Brooklynites are a demanding bunch — and they’re demanding a new poet laureate.
Last month’s death of the borough’s laureate, Ken Siegelman, has left the poetry world reeling, but after covering his death, and offering Borough President Markowitz a short list of candidates for Verse Maker in Chief, The Brooklyn Paper received a stunning number of e-mails — more, in fact, than we’ve ever received on a poetry-related story.
Park Slope poet Sharon Mesmer, a lively poet who’s not afraid to write poems with titles like “Annoying Diabetic Bitch” and “Holy Mother of Monkey Poo,” is leading with 44 percent of the ballots. In second place is fellow Sloper, Lynn Chandhok, with 36 percent.
“Wait — does this mean I have to write a sonnet to Marty Markowitz?” quipped Mesmer, author of three collections. “Oh well, a poet’s gotta do what a poet’s gotta do. Problem is, the only thing that rhymes with Markowitz is ‘have a schvitz.’” (Why is that a problem?)
Mesmer’s sense of humor was often cited by her supporters as evidence that she belongs at the zenith of the borough’s long-clawed poetry community.
Indeed, Maria Damon wrote us with her own poem about Mesmer:
Sharon Mesmer is the one
She’s the one who’s all the fun!
Sharon Mesmer, she’s your girl
She’ll make Brooklyn the center of the world!

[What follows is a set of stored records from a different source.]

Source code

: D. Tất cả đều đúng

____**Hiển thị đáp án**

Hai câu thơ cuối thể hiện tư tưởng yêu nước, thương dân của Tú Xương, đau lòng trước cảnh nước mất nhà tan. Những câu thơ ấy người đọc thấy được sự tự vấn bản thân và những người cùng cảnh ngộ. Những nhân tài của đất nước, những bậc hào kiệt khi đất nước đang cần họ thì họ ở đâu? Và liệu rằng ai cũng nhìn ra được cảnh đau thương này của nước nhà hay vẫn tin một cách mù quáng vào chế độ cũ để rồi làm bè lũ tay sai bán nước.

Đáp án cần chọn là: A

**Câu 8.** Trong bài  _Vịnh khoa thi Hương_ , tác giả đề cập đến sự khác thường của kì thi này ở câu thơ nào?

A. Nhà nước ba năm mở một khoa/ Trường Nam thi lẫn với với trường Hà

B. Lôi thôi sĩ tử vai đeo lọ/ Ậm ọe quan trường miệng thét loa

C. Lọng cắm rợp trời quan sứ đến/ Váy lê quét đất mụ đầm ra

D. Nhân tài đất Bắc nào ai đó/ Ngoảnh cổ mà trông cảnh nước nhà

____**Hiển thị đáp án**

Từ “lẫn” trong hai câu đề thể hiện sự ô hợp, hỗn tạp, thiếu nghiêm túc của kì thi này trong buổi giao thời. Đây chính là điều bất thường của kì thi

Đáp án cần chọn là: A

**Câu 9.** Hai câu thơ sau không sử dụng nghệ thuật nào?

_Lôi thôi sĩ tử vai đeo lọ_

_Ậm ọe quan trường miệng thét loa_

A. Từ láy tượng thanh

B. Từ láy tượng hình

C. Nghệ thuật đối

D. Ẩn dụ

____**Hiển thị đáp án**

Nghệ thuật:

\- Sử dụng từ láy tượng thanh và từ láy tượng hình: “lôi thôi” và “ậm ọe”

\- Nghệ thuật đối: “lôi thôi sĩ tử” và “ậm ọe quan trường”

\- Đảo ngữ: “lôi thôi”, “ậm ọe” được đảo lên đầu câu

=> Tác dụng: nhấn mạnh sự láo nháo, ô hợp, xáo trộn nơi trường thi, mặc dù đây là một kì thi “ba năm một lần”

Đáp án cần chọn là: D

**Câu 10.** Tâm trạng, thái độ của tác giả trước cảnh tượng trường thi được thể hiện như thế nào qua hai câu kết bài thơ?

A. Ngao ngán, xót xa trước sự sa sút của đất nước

Others took the opportunity to slam the other poets on our short list.
“Please let it be Sharon Mesmer,” wrote Gary Sullivan of Kensington. [Bob] Hershon is a fuddy duddy. [Matt] Rohrer is a lame mainstream poet. The other people are so forgettable and lame that I’ve already forgotten them.”
That’s not to say that Chandhok, whose work bridges the cultural gap between her family’s native India and her own native Brooklyn, hasn’t evoked similar passions in her fans.
“Her poems are enchanting and rich topographies of two places: Brooklyn and Kashmir,” wrote Nick Soodik. “Her work takes pleasure in the intimacies of these two places and the rich sounds of what they offer. She gets my vote.”
Hershon, the publisher of the small, but influential, Hanging Loose Press, a publishing house and twice-yearly literary magazine, was a distant third with eight percent of the ballots. Then again, he did get a very important vote — from Kamiko Hahn, whom many believe is already part of Borough President Markowitz’s rhyme scheme.
“It would be an honor to be poet laureate,” Hahn told The Brooklyn Paper. “Having said that, I would vote for Bob Hershon!”
Bushwick bard Frank Hoier, who does our bi-weekly “Rhythm and News” feature, was next with six percent, Park Slope writer Rohrer had four percent and They Might Be Giants had only two percent.
The only person on our short list who did not receive any votes was Leon Freilich, a prolific mirth-maker whose work has filled not only our pages, but Web sites all over town.
But Freilich is still making a pitch, sending us his latest classic, “Eight Million Couches,” which he wrote after reading that New Yorkers were considered only the third-most neurotic people in the nation:
Third? That’s all? And which are the other two?
Studies demeaning our city can’t be true.
Washington, D.C.? San Francisco?
Comparing a kiddie skating rink to a disco.
Boston? Los Angeles? Second city Chicago?
Everlastingly, impossibly no!
New York City’s six million neurotics
Thrive, along with another two million psychotics.
Point to any syndrome or loony complex,
New Yorkers have it, every dad-and-momplex.
Any way you look at the shrinker game,
Neurosis surely is our middle name.
Live here? The self-disrepecting are hot to;
He or she or they’d be crazy not to.
For his part, Markowitz has said he isn’t ready to make a decision.
“We’ll convene a borough-wide poetry group, a panel,” he said. “I’m ultimately the one who has to make the decision, but I’m not a poet and I don’t want to suggest that I am. We have to find someone who is respected in his or her field, and has the time and desire to go out there and promote poetry.
“Ken Siegelman was a great poet laureate who was both,” he added.